_What you are asked to do_. Could you pull every line from the rows below and reproduce each one unchanged, in its original order?

_Information given_.

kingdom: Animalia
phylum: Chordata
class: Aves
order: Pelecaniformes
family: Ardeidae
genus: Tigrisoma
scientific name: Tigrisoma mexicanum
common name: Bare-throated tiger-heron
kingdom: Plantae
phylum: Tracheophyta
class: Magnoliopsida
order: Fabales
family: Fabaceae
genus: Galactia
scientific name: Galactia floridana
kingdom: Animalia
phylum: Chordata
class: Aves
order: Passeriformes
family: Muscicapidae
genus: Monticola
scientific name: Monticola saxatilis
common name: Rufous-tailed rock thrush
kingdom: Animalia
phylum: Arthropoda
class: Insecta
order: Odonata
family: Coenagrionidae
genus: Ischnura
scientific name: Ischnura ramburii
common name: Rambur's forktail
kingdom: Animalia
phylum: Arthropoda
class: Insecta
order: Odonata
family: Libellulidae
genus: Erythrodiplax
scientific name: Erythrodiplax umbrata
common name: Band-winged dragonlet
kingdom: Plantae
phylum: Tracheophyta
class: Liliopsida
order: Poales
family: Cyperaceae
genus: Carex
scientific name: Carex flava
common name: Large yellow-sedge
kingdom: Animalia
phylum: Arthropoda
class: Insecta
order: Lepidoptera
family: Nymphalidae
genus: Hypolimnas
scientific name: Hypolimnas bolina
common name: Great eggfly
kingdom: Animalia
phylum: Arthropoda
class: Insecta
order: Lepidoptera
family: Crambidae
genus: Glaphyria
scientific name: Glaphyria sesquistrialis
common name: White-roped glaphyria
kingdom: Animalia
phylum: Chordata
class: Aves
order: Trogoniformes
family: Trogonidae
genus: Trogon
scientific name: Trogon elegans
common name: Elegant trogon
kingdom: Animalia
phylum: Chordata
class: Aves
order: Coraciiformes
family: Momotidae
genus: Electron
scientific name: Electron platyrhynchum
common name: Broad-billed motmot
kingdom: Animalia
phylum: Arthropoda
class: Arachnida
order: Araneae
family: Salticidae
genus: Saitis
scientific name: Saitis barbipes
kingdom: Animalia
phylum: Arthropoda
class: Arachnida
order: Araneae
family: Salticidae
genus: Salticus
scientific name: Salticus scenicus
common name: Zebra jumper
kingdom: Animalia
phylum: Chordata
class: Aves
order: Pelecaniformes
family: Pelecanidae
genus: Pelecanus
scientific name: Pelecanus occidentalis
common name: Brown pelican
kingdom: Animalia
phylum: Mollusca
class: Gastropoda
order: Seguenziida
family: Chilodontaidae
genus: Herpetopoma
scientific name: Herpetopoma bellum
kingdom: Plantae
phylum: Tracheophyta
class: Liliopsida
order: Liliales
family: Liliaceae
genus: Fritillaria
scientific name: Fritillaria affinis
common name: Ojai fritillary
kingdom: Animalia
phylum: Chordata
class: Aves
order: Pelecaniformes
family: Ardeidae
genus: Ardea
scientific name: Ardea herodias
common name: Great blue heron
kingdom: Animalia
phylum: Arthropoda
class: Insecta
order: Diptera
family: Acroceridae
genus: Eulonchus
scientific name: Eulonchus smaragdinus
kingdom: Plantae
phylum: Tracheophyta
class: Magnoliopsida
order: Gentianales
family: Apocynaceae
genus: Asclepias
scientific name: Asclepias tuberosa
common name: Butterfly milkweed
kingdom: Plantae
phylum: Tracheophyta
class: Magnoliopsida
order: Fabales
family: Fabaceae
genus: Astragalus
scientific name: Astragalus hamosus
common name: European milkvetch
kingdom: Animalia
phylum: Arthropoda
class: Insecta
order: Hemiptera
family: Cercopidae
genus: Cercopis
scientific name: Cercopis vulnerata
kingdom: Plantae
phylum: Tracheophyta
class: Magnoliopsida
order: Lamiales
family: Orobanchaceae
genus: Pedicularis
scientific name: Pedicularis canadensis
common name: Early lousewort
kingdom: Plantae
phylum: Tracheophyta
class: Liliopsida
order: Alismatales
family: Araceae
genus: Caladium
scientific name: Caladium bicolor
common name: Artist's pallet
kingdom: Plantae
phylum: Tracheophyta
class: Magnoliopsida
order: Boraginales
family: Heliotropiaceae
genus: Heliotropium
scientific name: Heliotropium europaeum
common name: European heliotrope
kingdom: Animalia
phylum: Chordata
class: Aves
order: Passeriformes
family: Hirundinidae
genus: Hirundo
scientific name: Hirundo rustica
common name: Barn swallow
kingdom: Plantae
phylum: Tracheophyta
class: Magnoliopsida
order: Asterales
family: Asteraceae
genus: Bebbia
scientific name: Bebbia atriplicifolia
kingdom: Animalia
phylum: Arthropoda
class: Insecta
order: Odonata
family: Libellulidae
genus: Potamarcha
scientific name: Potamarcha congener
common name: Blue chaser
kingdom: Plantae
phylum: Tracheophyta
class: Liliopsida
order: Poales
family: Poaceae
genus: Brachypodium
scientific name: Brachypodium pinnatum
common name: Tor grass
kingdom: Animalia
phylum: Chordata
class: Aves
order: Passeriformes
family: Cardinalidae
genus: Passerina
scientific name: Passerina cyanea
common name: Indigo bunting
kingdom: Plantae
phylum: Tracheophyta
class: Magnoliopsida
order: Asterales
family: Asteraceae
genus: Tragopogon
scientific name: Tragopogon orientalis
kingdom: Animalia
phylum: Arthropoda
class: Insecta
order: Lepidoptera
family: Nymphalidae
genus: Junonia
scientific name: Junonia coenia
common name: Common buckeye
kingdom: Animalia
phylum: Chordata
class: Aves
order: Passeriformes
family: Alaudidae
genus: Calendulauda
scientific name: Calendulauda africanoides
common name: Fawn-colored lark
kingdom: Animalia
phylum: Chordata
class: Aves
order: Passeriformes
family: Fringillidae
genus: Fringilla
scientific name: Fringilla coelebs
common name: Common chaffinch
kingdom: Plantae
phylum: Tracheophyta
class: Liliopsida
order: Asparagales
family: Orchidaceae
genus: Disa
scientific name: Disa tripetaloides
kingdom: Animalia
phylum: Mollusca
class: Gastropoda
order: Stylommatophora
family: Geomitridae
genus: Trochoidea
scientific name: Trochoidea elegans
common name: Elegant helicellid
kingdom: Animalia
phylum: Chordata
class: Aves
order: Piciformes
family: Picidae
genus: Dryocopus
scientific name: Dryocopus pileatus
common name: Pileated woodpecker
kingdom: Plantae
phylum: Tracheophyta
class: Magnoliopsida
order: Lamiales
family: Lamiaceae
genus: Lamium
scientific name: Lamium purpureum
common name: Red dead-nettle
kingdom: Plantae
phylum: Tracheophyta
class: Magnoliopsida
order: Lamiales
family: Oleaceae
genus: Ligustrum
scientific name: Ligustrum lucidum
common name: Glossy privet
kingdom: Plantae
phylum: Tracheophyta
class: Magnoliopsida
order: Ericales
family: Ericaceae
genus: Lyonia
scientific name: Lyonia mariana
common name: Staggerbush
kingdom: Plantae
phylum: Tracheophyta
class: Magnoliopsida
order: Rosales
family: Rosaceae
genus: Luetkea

_Problem solution_.
kingdom: Animalia
phylum: Chordata
class: Aves
order: Pelecaniformes
family: Ardeidae
genus: Tigrisoma
scientific name: Tigrisoma mexicanum
common name: Bare-throated tiger-heron
kingdom: Plantae
phylum: Tracheophyta
class: Magnoliopsida
order: Fabales
family: Fabaceae
genus: Galactia
scientific name: Galactia floridana
kingdom: Animalia
phylum: Chordata
class: Aves
order: Passeriformes
family: Muscicapidae
genus: Monticola
scientific name: Monticola saxatilis
common name: Rufous-tailed rock thrush
kingdom: Animalia
phylum: Arthropoda
class: Insecta
order: Odonata
family: Coenagrionidae
genus: Ischnura
scientific name: Ischnura ramburii
common name: Rambur's forktail
kingdom: Animalia
phylum: Arthropoda
class: Insecta
order: Odonata
family: Libellulidae
genus: Erythrodiplax
scientific name: Erythrodiplax umbrata
common name: Band-winged dragonlet
kingdom: Plantae
phylum: Tracheophyta
class: Liliopsida
order: Poales
family: Cyperaceae
genus: Carex
scientific name: Carex flava
common name: Large yellow-sedge
kingdom: Animalia
phylum: Arthropoda
class: Insecta
order: Lepidoptera
family: Nymphalidae
genus: Hypolimnas
scientific name: Hypolimnas bolina
common name: Great eggfly
kingdom: Animalia
phylum: Arthropoda
class: Insecta
order: Lepidoptera
family: Crambidae
genus: Glaphyria
scientific name: Glaphyria sesquistrialis
common name: White-roped glaphyria
kingdom: Animalia
phylum: Chordata
class: Aves
order: Trogoniformes
family: Trogonidae
genus: Trogon
scientific name: Trogon elegans
common name: Elegant trogon
kingdom: Animalia
phylum: Chordata
class: Aves
order: Coraciiformes
family: Momotidae
genus: Electron
scientific name: Electron platyrhynchum
common name: Broad-billed motmot
kingdom: Animalia
phylum: Arthropoda
class: Arachnida
order: Araneae
family: Salticidae
genus: Saitis
scientific name: Saitis barbipes
kingdom: Animalia
phylum: Arthropoda
class: Arachnida
order: Araneae
family: Salticidae
genus: Salticus
scientific name: Salticus scenicus
common name: Zebra jumper
kingdom: Animalia
phylum: Chordata
class: Aves
order: Pelecaniformes
family: Pelecanidae
genus: Pelecanus
scientific name: Pelecanus occidentalis
common name: Brown pelican
kingdom: Animalia
phylum: Mollusca
class: Gastropoda
order: Seguenziida
family: Chilodontaidae
genus: Herpetopoma
scientific name: Herpetopoma bellum
kingdom: Plantae
phylum: Tracheophyta
class: Liliopsida
order: Liliales
family: Liliaceae
genus: Fritillaria
scientific name: Fritillaria affinis
common name: Ojai fritillary
kingdom: Animalia
phylum: Chordata
class: Aves
order: Pelecaniformes
family: Ardeidae
genus: Ardea
scientific name: Ardea herodias
common name: Great blue heron
kingdom: Animalia
phylum: Arthropoda
class: Insecta
order: Diptera
family: Acroceridae
genus: Eulonchus
scientific name: Eulonchus smaragdinus
kingdom: Plantae
phylum: Tracheophyta
class: Magnoliopsida
order: Gentianales
family: Apocynaceae
genus: Asclepias
scientific name: Asclepias tuberosa
common name: Butterfly milkweed
kingdom: Plantae
phylum: Tracheophyta
class: Magnoliopsida
order: Fabales
family: Fabaceae
genus: Astragalus
scientific name: Astragalus hamosus
common name: European milkvetch
kingdom: Animalia
phylum: Arthropoda
class: Insecta
order: Hemiptera
family: Cercopidae
genus: Cercopis
scientific name: Cercopis vulnerata
kingdom: Plantae
phylum: Tracheophyta
class: Magnoliopsida
order: Lamiales
family: Orobanchaceae
genus: Pedicularis
scientific name: Pedicularis canadensis
common name: Early lousewort
kingdom: Plantae
phylum: Tracheophyta
class: Liliopsida
order: Alismatales
family: Araceae
genus: Caladium
scientific name: Caladium bicolor
common name: Artist's pallet
kingdom: Plantae
phylum: Tracheophyta
class: Magnoliopsida
order: Boraginales
family: Heliotropiaceae
genus: Heliotropium
scientific name: Heliotropium europaeum
common name: European heliotrope
kingdom: Animalia
phylum: Chordata
class: Aves
order: Passeriformes
family: Hirundinidae
genus: Hirundo
scientific name: Hirundo rustica
common name: Barn swallow
kingdom: Plantae
phylum: Tracheophyta
class: Magnoliopsida
order: Asterales
family: Asteraceae
genus: Bebbia
scientific name: Bebbia atriplicifolia
kingdom: Animalia
phylum: Arthropoda
class: Insecta
order: Odonata
family: Libellulidae
genus: Potamarcha
scientific name: Potamarcha congener
common name: Blue chaser
kingdom: Plantae
phylum: Tracheophyta
class: Liliopsida
order: Poales
family: Poaceae
genus: Brachypodium
scientific name: Brachypodium pinnatum
common name: Tor grass
kingdom: Animalia
phylum: Chordata
class: Aves
order: Passeriformes
family: Cardinalidae
genus: Passerina
scientific name: Passerina cyanea
common name: Indigo bunting
kingdom: Plantae
phylum: Tracheophyta
class: Magnoliopsida
order: Asterales
family: Asteraceae
genus: Tragopogon
scientific name: Tragopogon orientalis
kingdom: Animalia
phylum: Arthropoda
class: Insecta
order: Lepidoptera
family: Nymphalidae
genus: Junonia
scientific name: Junonia coenia
common name: Common buckeye
kingdom: Animalia
phylum: Chordata
class: Aves
order: Passeriformes
family: Alaudidae
genus: Calendulauda
scientific name: Calendulauda africanoides
common name: Fawn-colored lark
kingdom: Animalia
phylum: Chordata
class: Aves
order: Passeriformes
family: Fringillidae
genus: Fringilla
scientific name: Fringilla coelebs
common name: Common chaffinch
kingdom: Plantae
phylum: Tracheophyta
class: Liliopsida
order: Asparagales
family: Orchidaceae
genus: Disa
scientific name: Disa tripetaloides
kingdom: Animalia
phylum: Mollusca
class: Gastropoda
order: Stylommatophora
family: Geomitridae
genus: Trochoidea
scientific name: Trochoidea elegans
common name: Elegant helicellid
kingdom: Animalia
phylum: Chordata
class: Aves
order: Piciformes
family: Picidae
genus: Dryocopus
scientific name: Dryocopus pileatus
common name: Pileated woodpecker
kingdom: Plantae
phylum: Tracheophyta
class: Magnoliopsida
order: Lamiales
family: Lamiaceae
genus: Lamium
scientific name: Lamium purpureum
common name: Red dead-nettle
kingdom: Plantae
phylum: Tracheophyta
class: Magnoliopsida
order: Lamiales
family: Oleaceae
genus: Ligustrum
scientific name: Ligustrum lucidum
common name: Glossy privet
kingdom: Plantae
phylum: Tracheophyta
class: Magnoliopsida
order: Ericales
family: Ericaceae
genus: Lyonia
scientific name: Lyonia mariana
common name: Staggerbush
kingdom: Plantae
phylum: Tracheophyta
class: Magnoliopsida
order: Rosales
family: Rosaceae
genus: Luetkea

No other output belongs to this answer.